Criteria for resectability

Preoperative evaluation of patients with CLM begins with assessment of their physical fitness to undergo hepatectomy, including chronic comorbidities, acute infectious or thrombotic processes, underlying liver impairment, and performance status. In particular, given the cardiovascular demands of low central venous pressure anesthesia and possible portal pedicle clamping, any history of cardiac or pulmonary disease must be investigated because these patients are at significant risk for intraoperative and postoperative complications (see Chapters 25 , 26 , and 28 ). Age alone does not constitute a contraindication in the absence of other medical factors.

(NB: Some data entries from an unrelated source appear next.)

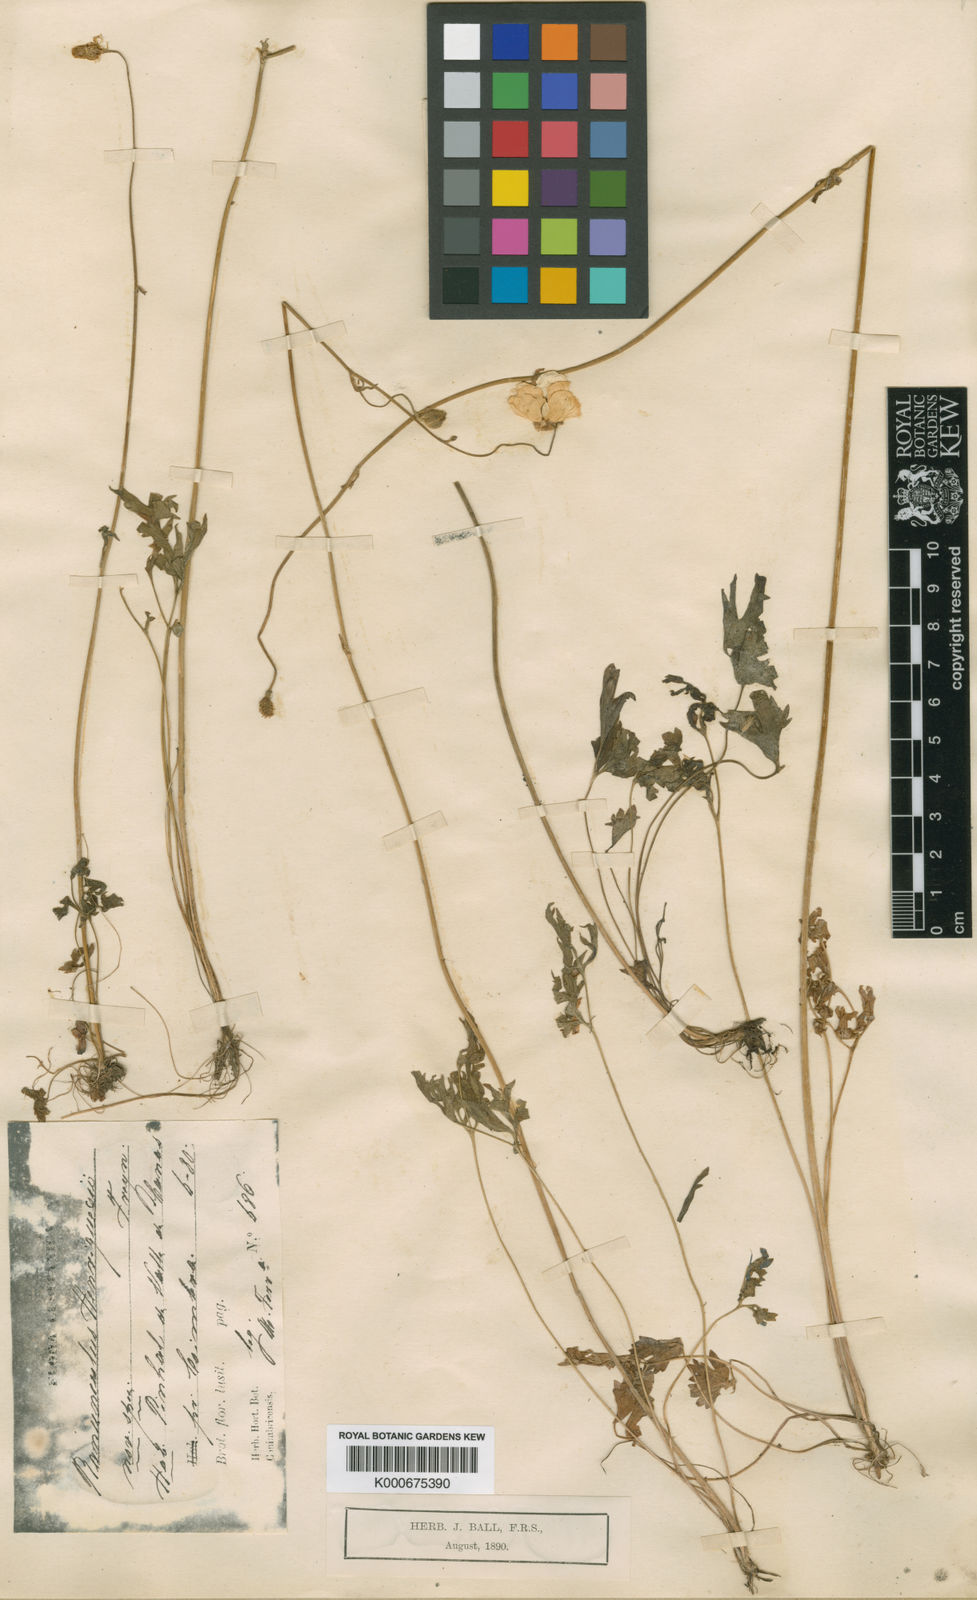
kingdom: Plantae
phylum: Tracheophyta
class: Magnoliopsida
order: Ranunculales
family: Ranunculaceae
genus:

Evaluation of oncologic resectability involves complete radiologic staging, biomarkers and other prognostic factors, response to systemic therapy, and endoscopic evaluation if the primary tumor is intact. The goals of this assessment are to determine that the primary tumor site is either completely treated or amenable to simultaneous or future resection and to quantify the number and location of extrahepatic disease (EHD).

Technical resectability of intrahepatic disease is defined as the ability to achieve a margin-negative resection while preserving adequate biliary drainage and vascular inflow and outflow, and sparing at least two contiguous hepatic segments with future liver remnant (FLR) volume of more than 20% with normal liver, more than 30% after extensive chemotherapy, and more than 40% with cirrhosis.

Preoperative imaging (see Chapter 15 )

High-quality, contrast-enhanced cross-sectional imaging is essential to identify liver metastases and their relationship to major vessels and bile ducts and to evaluate the quality of nontumoral liver and anticipated FLR volume. The quality of baseline imaging is critically important before systemic therapy, which can lead to disappearing metastases and induce changes in the liver parenchyma that reduce the sensitivity of radiologic exams.